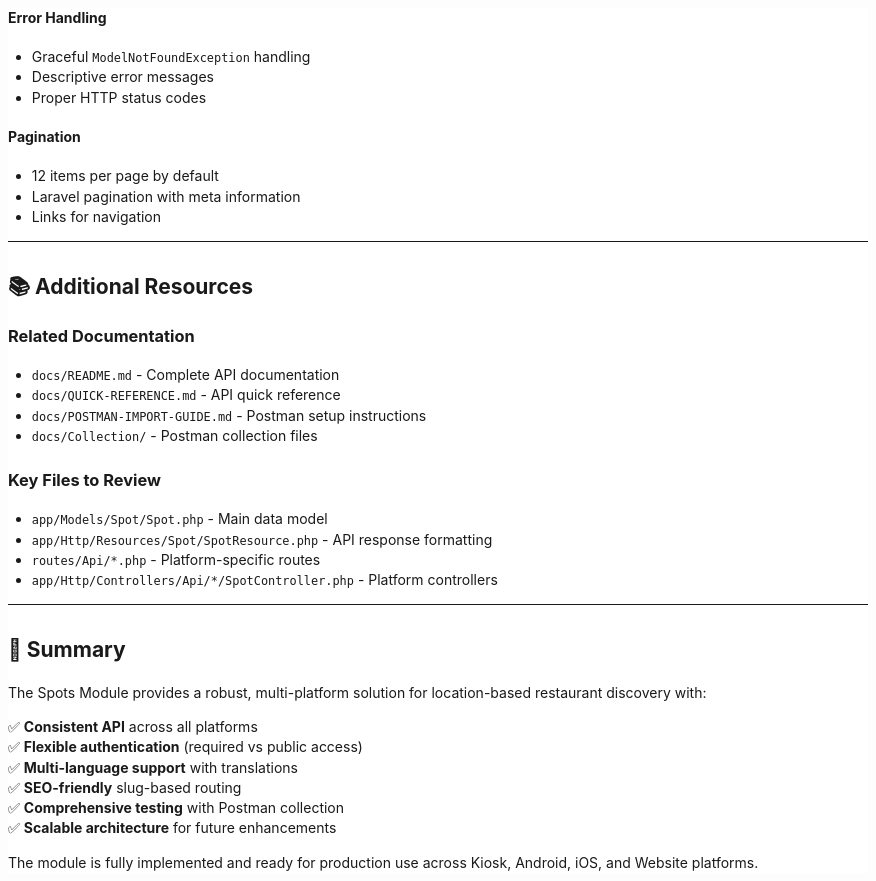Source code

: #### Error Handling
- Graceful `ModelNotFoundException` handling
- Descriptive error messages
- Proper HTTP status codes

#### Pagination
- 12 items per page by default
- Laravel pagination with meta information
- Links for navigation

---

## 📚 Additional Resources

### Related Documentation
- `docs/README.md` - Complete API documentation
- `docs/QUICK-REFERENCE.md` - API quick reference 
- `docs/POSTMAN-IMPORT-GUIDE.md` - Postman setup instructions
- `docs/Collection/` - Postman collection files

### Key Files to Review
- `app/Models/Spot/Spot.php` - Main data model
- `app/Http/Resources/Spot/SpotResource.php` - API response formatting  
- `routes/Api/*.php` - Platform-specific routes
- `app/Http/Controllers/Api/*/SpotController.php` - Platform controllers

---

## 🎯 Summary

The Spots Module provides a robust, multi-platform solution for location-based restaurant discovery with:

✅ **Consistent API** across all platforms  
✅ **Flexible authentication** (required vs public access)  
✅ **Multi-language support** with translations  
✅ **SEO-friendly** slug-based routing  
✅ **Comprehensive testing** with Postman collection  
✅ **Scalable architecture** for future enhancements  

The module is fully implemented and ready for production use across Kiosk, Android, iOS, and Website platforms.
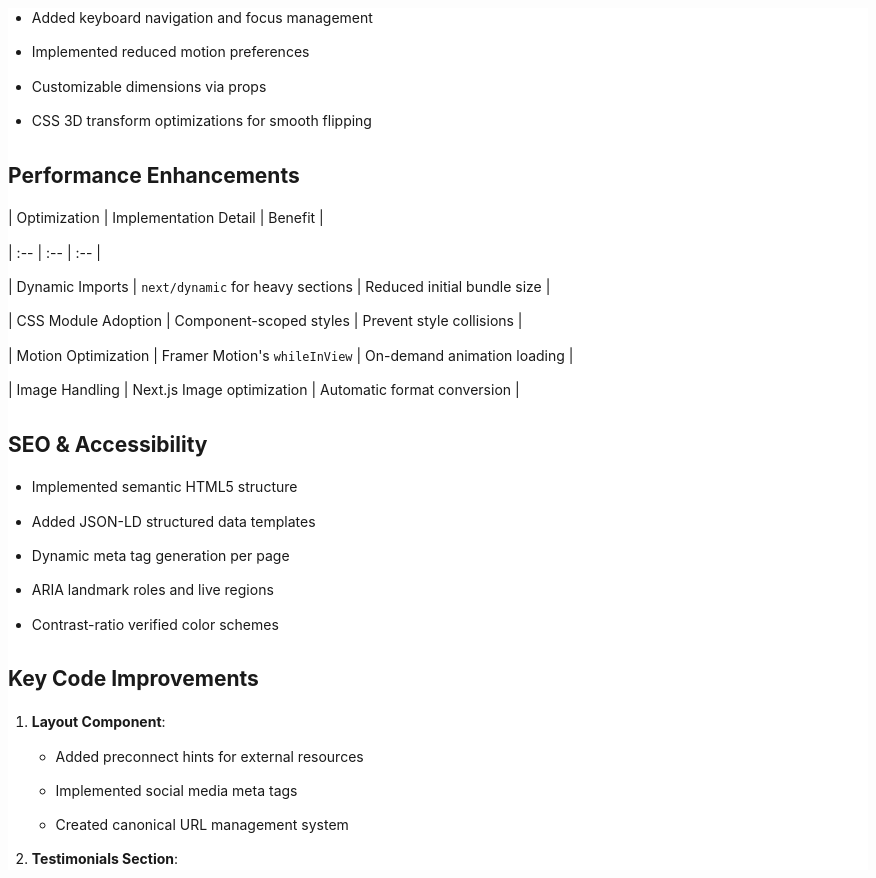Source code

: 

- Added keyboard navigation and focus management

- Implemented reduced motion preferences

- Customizable dimensions via props

- CSS 3D transform optimizations for smooth flipping





## Performance Enhancements



| Optimization | Implementation Detail | Benefit |

| :-- | :-- | :-- |

| Dynamic Imports | `next/dynamic` for heavy sections | Reduced initial bundle size |

| CSS Module Adoption | Component-scoped styles | Prevent style collisions |

| Motion Optimization | Framer Motion's `whileInView` | On-demand animation loading |

| Image Handling | Next.js Image optimization | Automatic format conversion |



## SEO \& Accessibility



- Implemented semantic HTML5 structure

- Added JSON-LD structured data templates

- Dynamic meta tag generation per page

- ARIA landmark roles and live regions

- Contrast-ratio verified color schemes





## Key Code Improvements



1. **Layout Component**:

    - Added preconnect hints for external resources

    - Implemented social media meta tags

    - Created canonical URL management system

2. **Testimonials Section**:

○ ○ ○ ○ ○

- TO-DO ITEM
Count the lines in the listing above that contain the string "collection", and reply with only that number.

- SOLUTION TO THIS EXERCISE
2